16.3 No Waiver; Remedies Cumulative . No delay or omission by either party hereto in exercising any right or power hereunder will impair such right or power or be construed to be a waiver thereof. A waiver by either party hereto of any of the covenants to be performed by the other or any breach thereof will not be construed to be a waiver of any succeeding breach thereof or of any other covenant herein contained. Except as otherwise specifically provided in the Sales Agreement, all remedies provided for in the Sales Agreement will be cumulative and in addition to and not in lieu of any other rights or remedies available to either party hereunder, at law, in equity or otherwise.

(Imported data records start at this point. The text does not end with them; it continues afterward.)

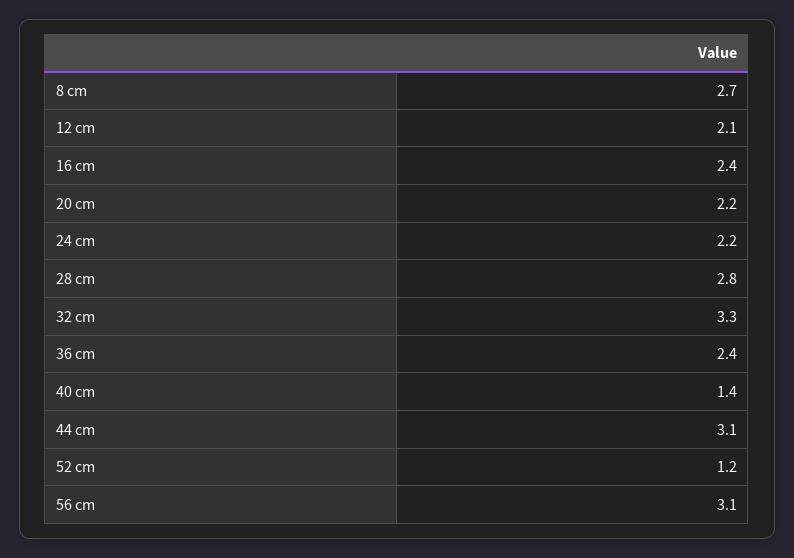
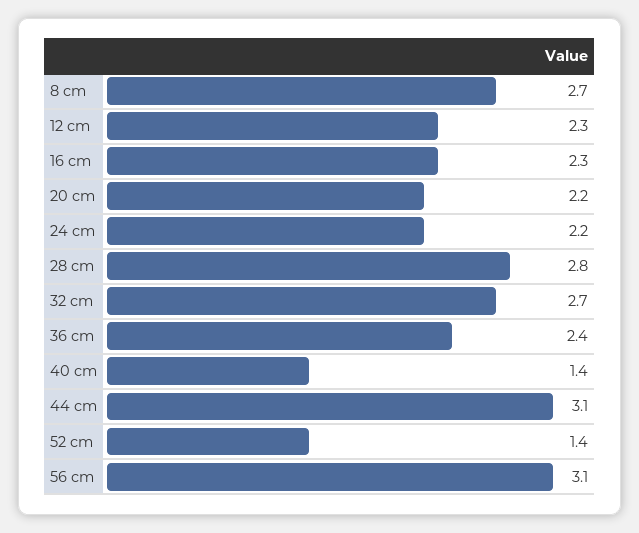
  {
    "8 cm": 2.7,
-   "12 cm": 2.1,
+   "12 cm": 2.3,
-   "16 cm": 2.4,
+   "16 cm": 2.3,
    "20 cm": 2.2,
    "24 cm": 2.2,
    "28 cm": 2.8,
-   "32 cm": 3.3,
+   "32 cm": 2.7,
    "36 cm": 2.4,
    "40 cm": 1.4,
    "44 cm": 3.1,
-   "52 cm": 1.2,
+   "52 cm": 1.4,
    "56 cm": 3.1
  }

16.4 Applicable Law . This Agreement and any matters hereunder shall be governed by and construed in accordance with the internal laws of the State of Colorado , excluding its conflict of law rules. The parties hereto hereby consent to the exclusive jurisdiction and venue of the state and federal courts of Denver County, Colorado , with respect to the resolution of any suit, action or proceeding hereunder.

16.5 No Representations . No representation, promise, inducement or statement of intention other than those set forth in the Sales Agreement has been made by Seller or Customer and neither party shall be bound by or liable for any other alleged representation, promise, inducement or statement of intention.

16.6 Notices . Any notices required or permitted by this Agreement shall be deemed given if sent by electronic mail, certified mail, postage prepaid, return receipt requested or by recognized overnight delivery service: If to Seller: Ion Labs, LLC, d/b/a Maku Wellness. , at [ ADDRESS] and [EMAIL ADDRESS ]; If to Customer:

__________________________________ __________________________________
[Mailing Address] ___________________________________________________________________

[Email Address]

16.7 Counterparts; Facsimile Signatures . The Sales Agreement may be executed in one or more counterparts for the convenience of the parties hereto, all of which together will constitute one and the same instrument. A facsimile signature shall have the same force and effect as an original signature.

16.8 Headings; Construction . The headings contained herein and in the Sales Agreement are for convenience of reference only and shall not be deemed to limit or affect the subject matter contained herein. These Terms and Conditions and the Sales Agreement shall not be construed in favor or against any party on account of its participation in such preparation. The singular form shall include the plural, and vice versa, when the context so requires.

16.9 Dispute Resolution . Any controversy or claim arising out of or relating to the Sales Agreement shall be settled by binding arbitration by one arbitrator. The arbitration proceedings will be conducted in Denver County, Colorado , and judgment on the award rendered by the arbitrators may be entered in any court having jurisdiction thereof. The arbitrator shall award to the prevailing party, if any, all of its reasonable costs and expenses of the arbitration including attorneys’ fees. The award shall be in writing, shall be signed by the arbitrator, and shall include a statement regarding the reasons for the disposition of any claim. Except as may be required by law, neither party nor the arbitrator may disclose the existence, content, or results of any arbitration hereunder without the prior written consent of both parties.

16.10 Interpretation . The Sales Agreement shall not be interpreted against a party by virtue of such party’s participation in the drafting of the Sales Agreement or any provisions herein.

16.11. Exhibits. All exhibits and schedules attached to this Agreement are incorporated herein.